The unprecedented disruption caused by the Covid-19 pandemic has significantly affected the way businesses across the world deliver products and services to their customers. As the economy gradually starts to open, the businesses that focus on understanding their customers and ensuring customer experience continuity will emerge from the crisis as winners.

However, constant priority changes, new policy implementation, workplace disruption and budget realignment could result in gaps in customer service. With increasing customer requests and increasing complexity of these requests, providing a seamless customer experience could become a tough task.
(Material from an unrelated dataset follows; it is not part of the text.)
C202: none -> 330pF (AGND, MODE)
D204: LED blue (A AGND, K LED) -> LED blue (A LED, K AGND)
Service costs are bound to increase, and poor customer experience could lead to attrition, thereby posing high revenue risk as well.

In such a situation, we have found that AI can assist in protecting business revenue and bringing costs down by helping businesses to better understand their customers and then turn that understanding into personalized, proactive engagement.
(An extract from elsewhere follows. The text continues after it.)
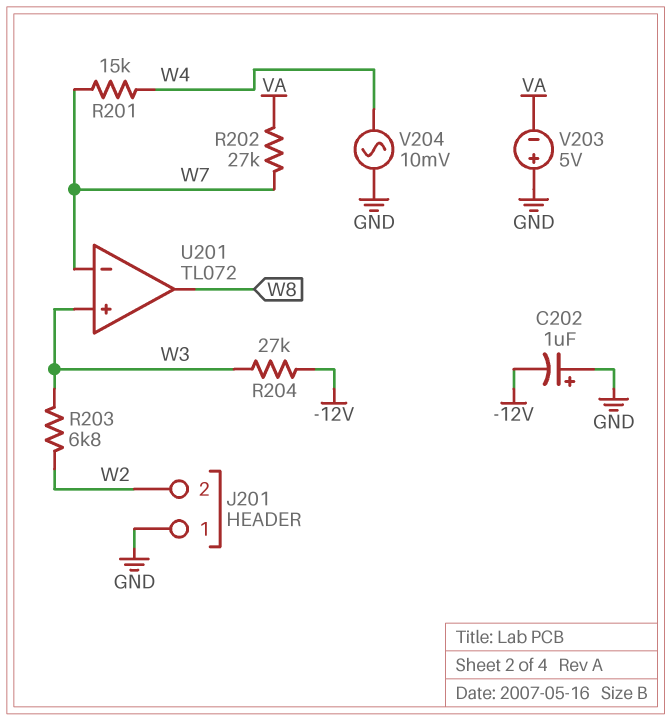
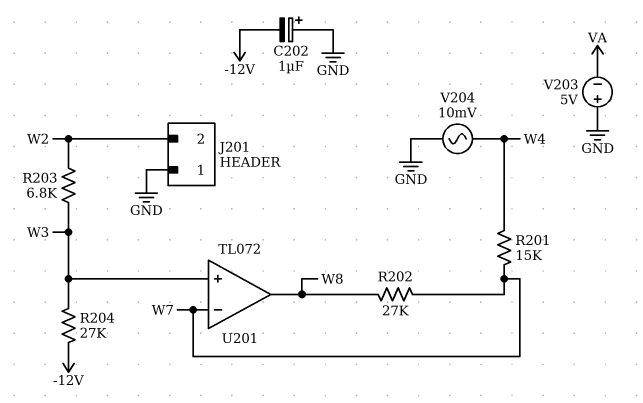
R202: 27k (VA, W7) -> 27k (W7, W8)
The Customer Experience Conundrum Is Leading To Revenue Risk With High Costs To Serve

The following scenarios have become quite common across industries in the last few months:

  • Companies have experienced a huge increase in customer queries since the onset of the pandemic.
  • Unfortunately, companies’ ability to handle a sudden influx of requests has been affected due to lockdowns.
  • Reps are facing the challenge of addressing customer issues that they feel are more difficult in nature (e.g., financial hardship-related calls).
  • This has led to higher escalations and more redirects/call transfers, resulting in higher service costs.
  • Customers are also putting in greater effort to resolve their issues.
Converting Crisis Into Opportunity By Reverse-Engineering The Customer Experience

Customer satisfaction, customer retention and cost to serve are three key KPIs that ultimately define the long-term profitability of any business. From our work, we have seen that the drivers of these KPIs are strongly interlinked.

For example, for one of our clients, “high effort” was a big driver of customer satisfaction; however, when we analyzed customer interactions using machine learning models, we saw some interesting patterns. “High effort” was driving retention as well as service costs. The models gave us a network graph of 20-plus drivers that were highly interconnected and were impacting all three KPIs, including some of the drivers themselves.

This insight forced the client to rearrange how their service and retention teams worked. Care and service channels were recognized as drivers of profitability, and increased effort was put into injecting predictive intelligence into each touch point to optimize the drivers.

An Integrated Approach To Protecting Revenue By Personalizing Delivery Of Customer Care

Based on an analysis of customer interactions, we divided all call topics and issues into three tiers:

  • Simple issues: Repetitive, large call volume.
  • Complex issues: Require assistance of skilled agents.
  • Specialized service issues: Require personalized attention and out-of-the box service/offer management; often involve callbacks and multiple interactions.

Categorizing these issues into different tiers allowed for the creation of tier-specific strategies to integrate AI into day-to-day operations.

Three Predictive AI Solutions That Can Drive Cost Reduction With CX And Attrition Gains

1. AI: Virtual assist (customer assistance through virtual agents for simple issues)

Although customer issues can be wide-ranging, many issues will be common among your customers. NLP tools can analyze call notes to identify the simplest and most common issues.

These can be tackled by blending digital and call center channels and driving self-service usage for common queries.

Another way of tackling common topics would be to use virtual agents or chatbots, built using AI technology, that offer customers instant, on-demand service. These technologies provide automated support and deliver a conversational experience.

According to IBM, businesses can reduce customer service costs by up to 30% by implementing such solutions.

2. AI: Human assist (customer assistance through specialist agents for complex issues)

A database of customer context insights can be plugged into care flow through IVR to intercept complex calls and route them to the agents who are trained to resolve the identified issues.

This avoids long wait times, clueless agents, multiple transfers and repeat calls — all of which adversely affect customer satisfaction, retention risk and cost to serve.

3. AI: Screen assist (Agent assistance through AI-powered guidance screens)

Not only can customers use AI, but agents can use it as well to work smarter and more effectively by introducing predictive intelligence into every conversation. Businesses can arm their care agents with an at-a-glance view of customer health, context, history and next-best-step suggestions while the customer is on the call.

This is especially useful while dealing with an at-risk customer identified by ML models who has been routed to the retention specialist.

In this process, a significant amount of call time is saved. Because the agent is aware of the customer’s history, there is no need to reach out to an SME for consultation, and the customer quickly receives the right personalized offer.

Conclusion

The benefit of using predictive AI is that it allows you to uncover complex patterns that impact customer experience and revenue. Predictive AI also allows you to create tiered solutions based on customer issue complexity and to influence the efficiency of nearly all interactions in the call center every year. This approach can result in millions of dollars saved for financially stressed businesses in today’s challenging times by enabling them to address issues that affect CX, costs and revenue.